What an excellent book group read Ford Maddox Ford's The Good Soldier turned out to be; views on it diverged so sharply that we had A Good Debate last Tuesday evening at Alison's. Those who liked it really liked it .....and, as one of those who was less enthusiastic, I was left feeling rather shallow for my lack of appreciation of the book.
It is an old fashioned read, that's for sure, but at the time (written in 1915 and set a little earlier) it must have been both shocking in content and ground-breaking in form and style. We are used to and are comfortable with novels which are non-chronological and which use flashbacks to tell a story and so, perhaps, it is this familiarity with form which makes it easy to underestimate the novelty and achievement of The Good Soldier.
Whilst I didn't much care for any of the characters, I admit that there is something intriguing about Dowell, the narrator, since he is manipulated by virtually everyone else and his naivety is staggering.

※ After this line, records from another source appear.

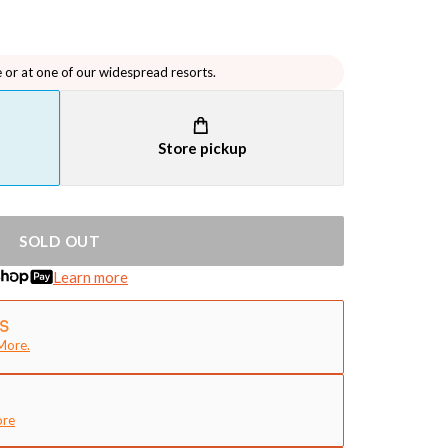
e or at one of our widespread resorts.
Store pickup
SOLD OUT
Learn more
More.
ore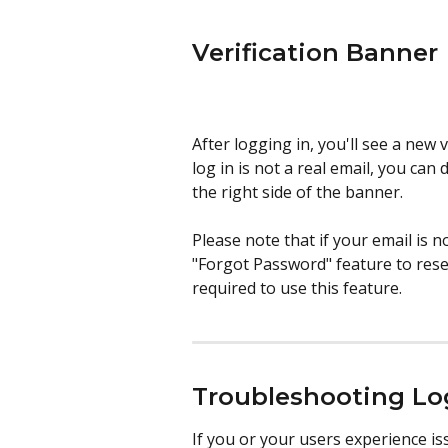
Verification Banner
After logging in, you'll see a new 
log in is not a real email, you can 
the right side of the banner.
Please note that if your email is n
"Forgot Password" feature to reset
required to use this feature.
Troubleshooting Lo
If you or your users experience iss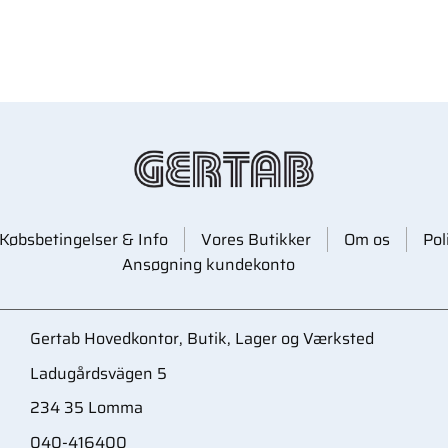
Købsbetingelser & Info
Vores Butikker
Om os
Pol
Ansøgning kundekonto
Gertab Hovedkontor, Butik, Lager og Værksted
Ladugårdsvägen 5
234 35 Lomma
040-416400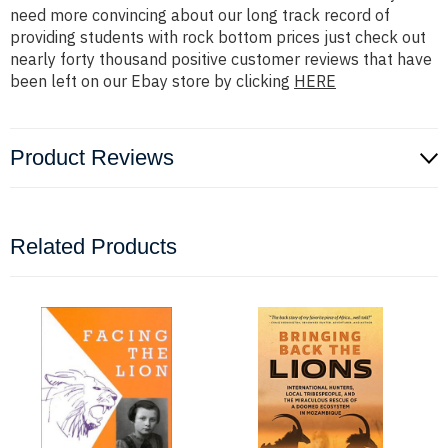
need more convincing about our long track record of
providing students with rock bottom prices just check out
nearly forty thousand positive customer reviews that have
been left on our Ebay store by clicking
HERE
Product Reviews
Related Products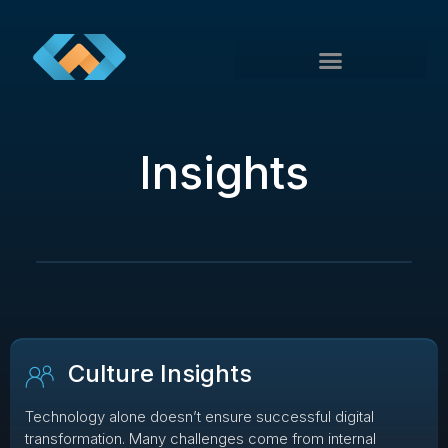
Insights
Culture Insights
Technology alone doesn’t ensure successful digital
transformation. Many challenges come from internal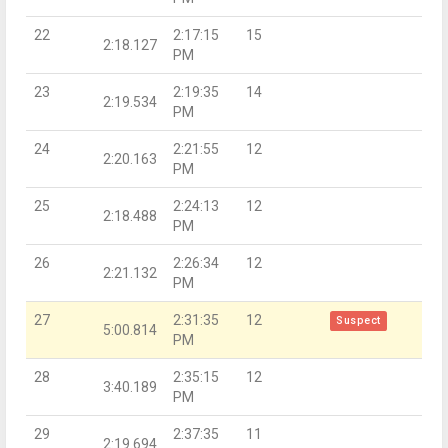
22
2:17:15
15
2:18.127
PM
23
2:19:35
14
2:19.534
PM
24
2:21:55
12
2:20.163
PM
25
2:24:13
12
2:18.488
PM
26
2:26:34
12
2:21.132
PM
27
2:31:35
12
Suspect
5:00.814
PM
28
2:35:15
12
3:40.189
PM
29
2:37:35
11
2:19.694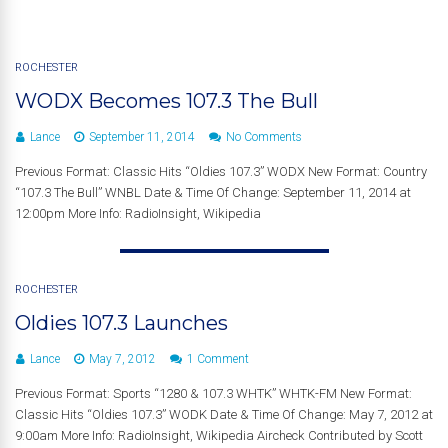
ROCHESTER
WODX Becomes 107.3 The Bull
Lance
September 11, 2014
No Comments
Previous Format: Classic Hits “Oldies 107.3” WODX New Format: Country
“107.3 The Bull” WNBL Date & Time Of Change: September 11, 2014 at
12:00pm More Info: RadioInsight, Wikipedia
ROCHESTER
Oldies 107.3 Launches
Lance
May 7, 2012
1 Comment
Previous Format: Sports “1280 & 107.3 WHTK” WHTK-FM New Format:
Classic Hits “Oldies 107.3” WODK Date & Time Of Change: May 7, 2012 at
9:00am More Info: RadioInsight, Wikipedia Aircheck Contributed by Scott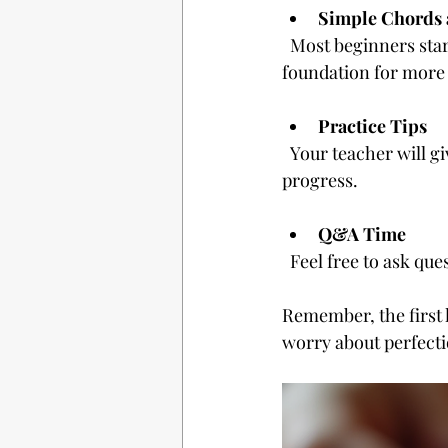
Simple Chords
  Most beginners start with easy chords and basic strumming patterns. This builds a 
foundation for more
Practice Tips
  Your teacher will give you exercises to practice between lessons. Consistency is key to 
progress.
Q&A Time
  Feel free to ask qu
Remember, the first 
worry about perfecti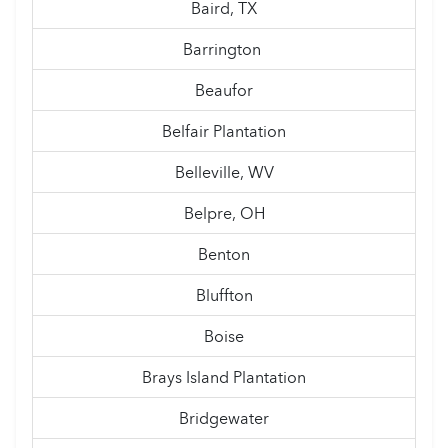
Baird, TX
Barrington
Beaufor
Belfair Plantation
Belleville, WV
Belpre, OH
Benton
Bluffton
Boise
Brays Island Plantation
Bridgewater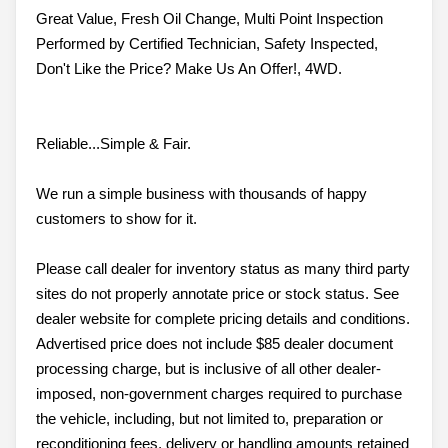
Great Value, Fresh Oil Change, Multi Point Inspection
Performed by Certified Technician, Safety Inspected,
Don't Like the Price? Make Us An Offer!, 4WD.
Reliable...Simple & Fair.
We run a simple business with thousands of happy
customers to show for it.
Please call dealer for inventory status as many third party
sites do not properly annotate price or stock status. See
dealer website for complete pricing details and conditions.
Advertised price does not include $85 dealer document
processing charge, but is inclusive of all other dealer-
imposed, non-government charges required to purchase
the vehicle, including, but not limited to, preparation or
reconditioning fees, delivery or handling amounts retained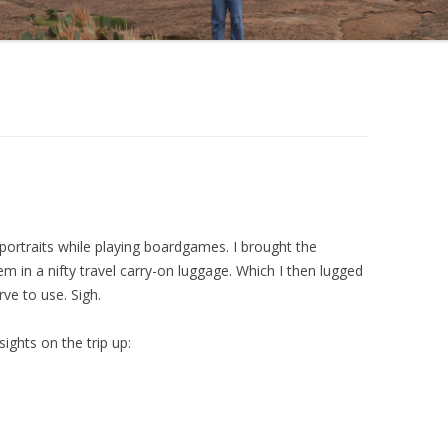
 portraits while playing boardgames. I brought the
 in a nifty travel carry-on luggage. Which I then lugged
ve to use. Sigh.
ights on the trip up: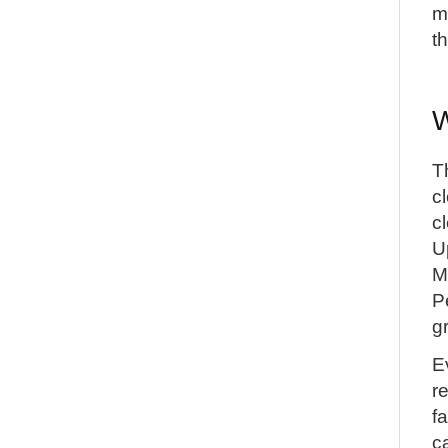
m
t
W
T
c
c
U
M
P
g
E
r
f
c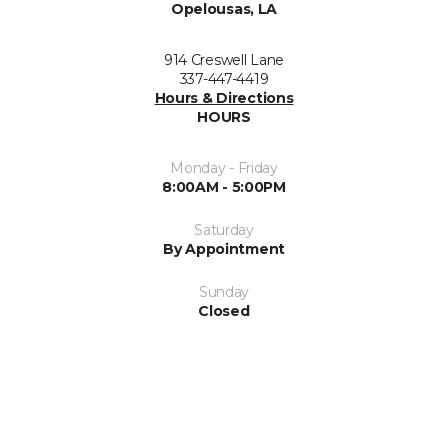
Opelousas, LA
914 Creswell Lane
337-447-4419
Hours & Directions
HOURS
Monday - Friday
8:00AM - 5:00PM
Saturday
By Appointment
Sunday
Closed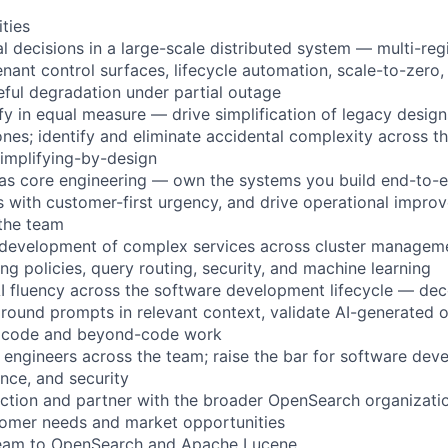
ities
al decisions in a large-scale distributed system — multi-reg
nant control surfaces, lifecycle automation, scale-to-zero, 
ceful degradation under partial outage
fy in equal measure — drive simplification of legacy design
es; identify and eliminate accidental complexity across th
implifying-by-design
 as core engineering — own the systems you build end-to-e
with customer-first urgency, and drive operational impro
the team
 development of complex services across cluster manageme
ing policies, query routing, security, and machine learning
AI fluency across the software development lifecycle — d
 ground prompts in relevant context, validate AI-generated o
h code and beyond-code work
engineers across the team; raise the bar for software dev
ence, and security
rection and partner with the broader OpenSearch organizatio
tomer needs and market opportunities
ream to OpenSearch and Apache Lucene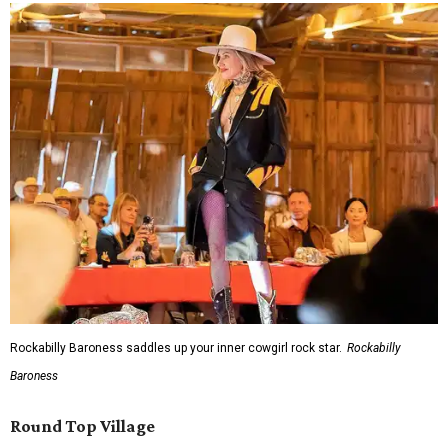
Rockabilly Baroness saddles up your inner cowgirl rock star.
Rockabilly
Baroness
Round Top Village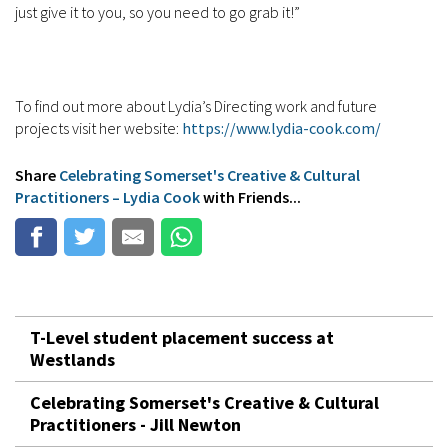
just give it to you, so you need to go grab it!”
To find out more about Lydia’s Directing work and future
projects visit her website:
https://www.lydia-cook.com/
Share
Celebrating Somerset's Creative & Cultural
Practitioners – Lydia Cook
with Friends...
T-Level student placement success at
Westlands
Celebrating Somerset's Creative & Cultural
Practitioners - Jill Newton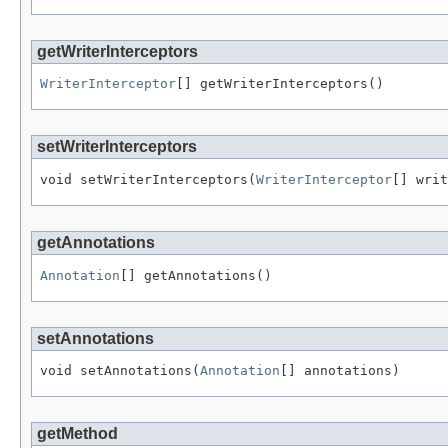
getWriterInterceptors
WriterInterceptor
[] getWriterInterceptors()
setWriterInterceptors
void setWriterInterceptors(
WriterInterceptor
[] writ
getAnnotations
Annotation
[] getAnnotations()
setAnnotations
void setAnnotations(
Annotation
[] annotations)
getMethod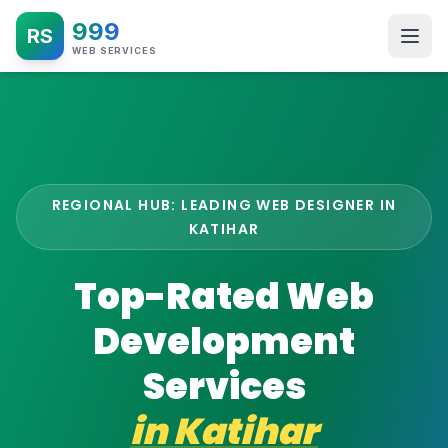
999
RS
WEB SERVICES
REGIONAL HUB: LEADING WEB DESIGNER IN
KATIHAR
Top-Rated Web
Development
Services
in
Katihar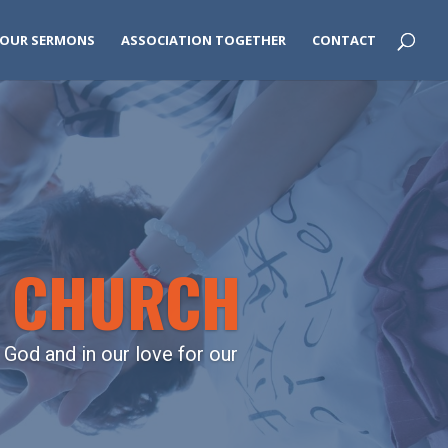
OUR SERMONS
ASSOCIATION TOGETHER
CONTACT
L CHURCH
 God and in our love for our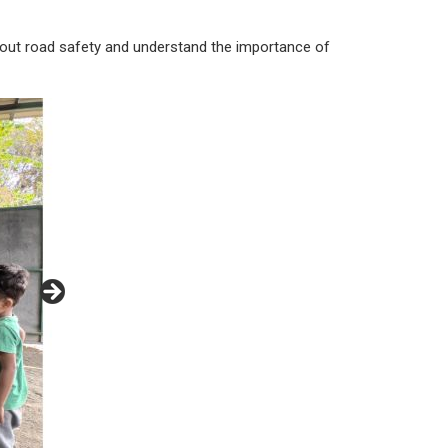
n about road safety and understand the importance of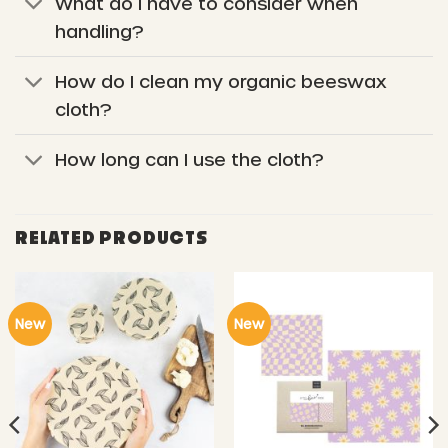
What do I have to consider when
handling?
How do I clean my organic beeswax
cloth?
How long can I use the cloth?
RELATED PRODUCTS
New
New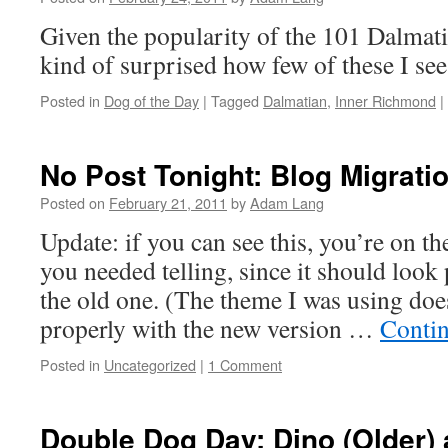
Given the popularity of the 101 Dalmati
kind of surprised how few of these I se
Posted in
Dog of the Day
|
Tagged
Dalmatian
,
Inner Richmond
|
No Post Tonight: Blog Migrat
Posted on
February 21, 2011
by
Adam Lang
Update: if you can see this, you’re on t
you needed telling, since it should look 
the old one. (The theme I was using doe
properly with the new version …
Conti
Posted in
Uncategorized
|
1 Comment
Double Dog Day: Dino (Older) 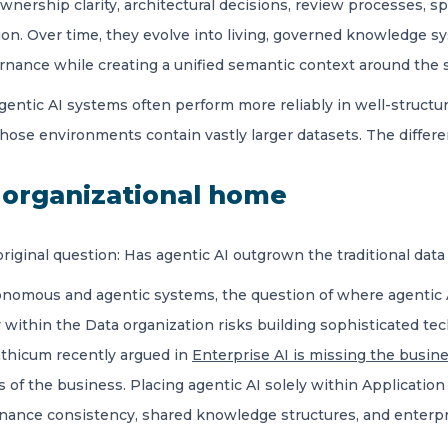
wnership clarity, architectural decisions, review processes, s
on. Over time, they evolve into living, governed knowledge sy
rnance while creating a unified semantic context around the s
agentic AI systems often perform more reliably in well-struc
ose environments contain vastly larger datasets. The different
s organizational home
riginal question: Has agentic AI outgrown the traditional data
nomous and agentic systems, the question of where agentic A
ly within the Data organization risks building sophisticated te
nthicum recently argued in
Enterprise AI is missing the busin
s of the business. Placing agentic AI solely within Application
ance consistency, shared knowledge structures, and enterpr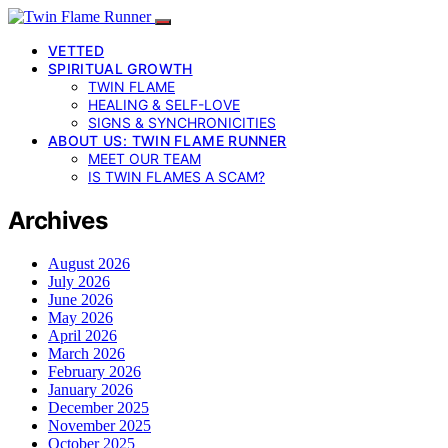
VETTED
SPIRITUAL GROWTH
TWIN FLAME
HEALING & SELF-LOVE
SIGNS & SYNCHRONICITIES
ABOUT US: TWIN FLAME RUNNER
MEET OUR TEAM
IS TWIN FLAMES A SCAM?
Archives
August 2026
July 2026
June 2026
May 2026
April 2026
March 2026
February 2026
January 2026
December 2025
November 2025
October 2025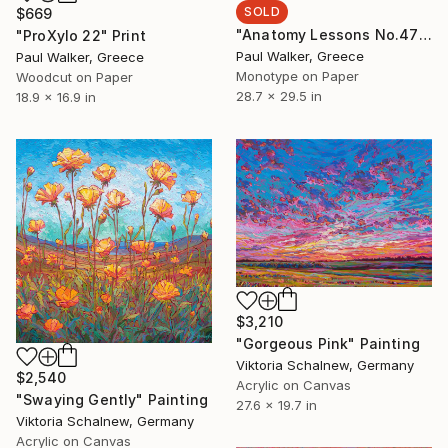
SOLD
$669
"Anatomy Lessons No.47" Print
"ProXylo 22" Print
Paul Walker, Greece
Paul Walker, Greece
Monotype on Paper
Woodcut on Paper
28.7 x 29.5 in
18.9 x 16.9 in
$3,210
"Gorgeous Pink" Painting
Viktoria Schalnew, Germany
$2,540
Acrylic on Canvas
"Swaying Gently" Painting
27.6 x 19.7 in
Viktoria Schalnew, Germany
Acrylic on Canvas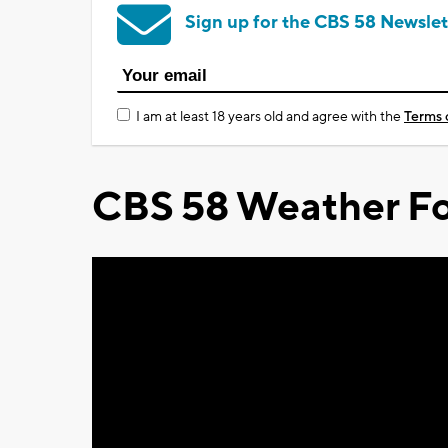
Sign up for the CBS 58 Newslet
I am at least 18 years old and agree with the
Terms 
CBS 58 Weather Fo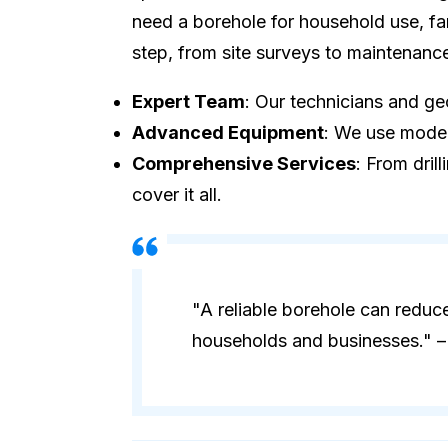
need a borehole for household use, fa
step, from site surveys to maintenanc
Expert Team
: Our technicians and geo
Advanced Equipment
: We use modern
Comprehensive Services
: From dril
cover it all.
"A reliable borehole can reduc
households and businesses." – 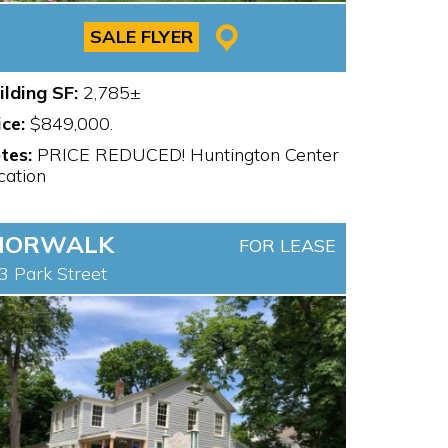
SALE FLYER
ilding SF:
2,785±
ice:
$849,000.
tes:
PRICE REDUCED! Huntington Center
cation
NORWALK
FOR LEASE
3 Park Street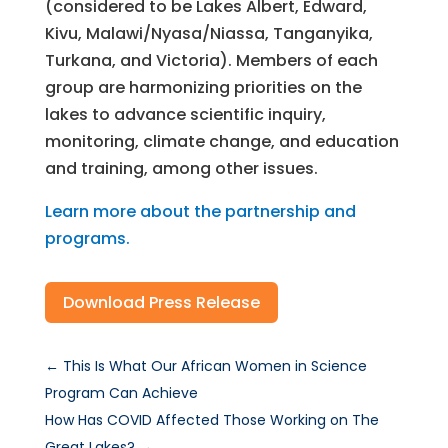
(considered to be Lakes Albert, Edward,
Kivu, Malawi/Nyasa/Niassa, Tanganyika,
Turkana, and Victoria). Members of each
group are harmonizing priorities on the
lakes to advance scientific inquiry,
monitoring, climate change, and education
and training, among other issues.
Learn more about the partnership and
programs.
Download Press Release
←
This Is What Our African Women in Science
Program Can Achieve
How Has COVID Affected Those Working on The
Great Lakes?
→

He too is a device; he is unreliable (not necessarily a good thing in a narrator) and as the story of the web of disintegrating relationships between Dowell, Florence, Edward and Leonora unfolds nothing is as Dowell has originally revealed to us.
We agreed that by setting his characters in an aimless vacuum of European spas with no need to earn a living and no family to distract them, Ford isolates them and allows them to be morally and spiritually lost (and, as a result, completely dishonest with each other). With no outside forces, the reader realises early on that they are unsympathetic characters on a destructive course..... the book's opening sentence sets it up: "This is the saddest story I have ever heard".
We meet again on 28th November at Sally J's when we will be discussing hopefully happier themes having read Foreign Bodies by Cynthia Ozick, a novel inspired by Henry James by a writer who worshiped him. It is a choice which met Alison's challenge of finding a book which starts with a letter.